■ **Required work**:
All lines at and after the one containing "thumb mcp: (799, 181)", up to the end of the listing below, are to be printed exactly, with the pictures omitted.

_ _ _

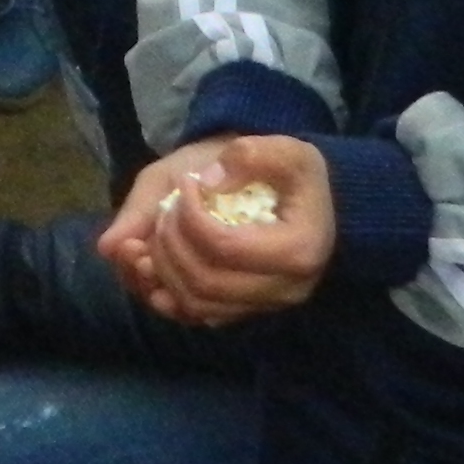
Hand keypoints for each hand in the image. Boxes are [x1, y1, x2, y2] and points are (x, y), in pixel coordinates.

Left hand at [99, 135, 333, 325]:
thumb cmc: (294, 174)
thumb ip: (246, 156)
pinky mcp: (244, 312)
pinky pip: (196, 314)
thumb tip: (203, 183)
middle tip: (165, 210)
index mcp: (298, 251)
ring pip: (195, 304)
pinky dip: (166, 290)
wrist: (305, 202)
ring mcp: (263, 307)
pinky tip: (157, 259)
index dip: (190, 215)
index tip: (185, 184)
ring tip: (159, 231)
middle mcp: (284, 290)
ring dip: (162, 268)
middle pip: (205, 281)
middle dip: (171, 243)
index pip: (225, 245)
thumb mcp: (282, 149)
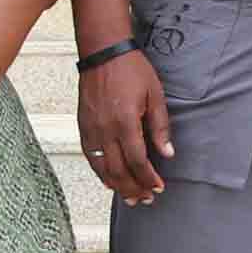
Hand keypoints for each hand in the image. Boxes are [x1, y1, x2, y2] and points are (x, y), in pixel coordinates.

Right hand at [78, 49, 172, 204]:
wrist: (103, 52)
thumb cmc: (131, 70)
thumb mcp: (155, 96)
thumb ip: (160, 127)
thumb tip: (167, 153)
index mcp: (125, 123)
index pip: (138, 161)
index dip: (148, 178)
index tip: (158, 187)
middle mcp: (105, 130)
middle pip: (119, 171)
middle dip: (133, 188)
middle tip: (145, 199)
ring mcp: (92, 129)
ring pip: (102, 168)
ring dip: (117, 186)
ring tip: (130, 197)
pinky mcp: (84, 126)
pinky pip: (90, 156)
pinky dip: (100, 172)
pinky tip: (109, 181)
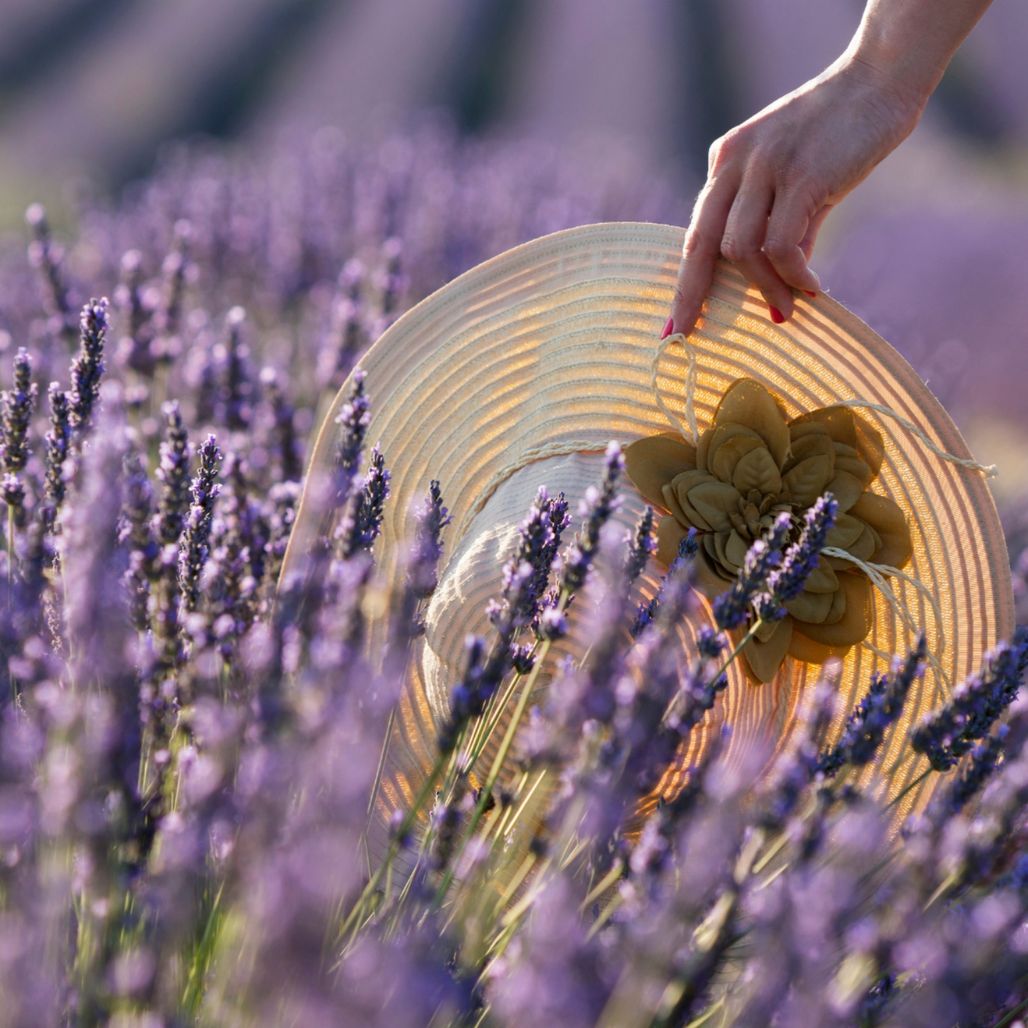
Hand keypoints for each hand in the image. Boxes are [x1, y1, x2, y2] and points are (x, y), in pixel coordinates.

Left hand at [668, 55, 925, 335]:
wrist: (881, 79)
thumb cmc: (842, 133)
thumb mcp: (799, 181)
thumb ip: (785, 230)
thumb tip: (783, 287)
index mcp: (726, 161)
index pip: (697, 230)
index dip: (686, 280)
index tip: (675, 323)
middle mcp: (735, 162)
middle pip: (700, 243)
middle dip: (691, 294)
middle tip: (689, 334)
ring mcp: (765, 167)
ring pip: (741, 249)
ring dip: (764, 288)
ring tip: (786, 308)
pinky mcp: (801, 176)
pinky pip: (781, 245)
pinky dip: (793, 275)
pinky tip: (811, 287)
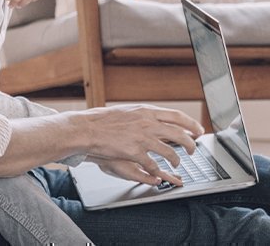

_ _ _

■ **Response for this exercise**:
thumb mcp: (799, 181)
thumb ip: (785, 230)
thumb tip: (783, 287)
index mcp: (726, 161)
index pip: (697, 230)
index dip: (686, 280)
index tip: (675, 323)
middle mcp: (735, 162)
middle pip: (700, 243)
middle dip: (691, 294)
middle tip: (689, 334)
ring mcp: (765, 167)
ring pip: (741, 249)
ring dip: (764, 288)
ring tip: (786, 308)
pinky mcp: (801, 176)
pinky pip: (781, 245)
pinky dip: (793, 275)
pinky tip: (811, 287)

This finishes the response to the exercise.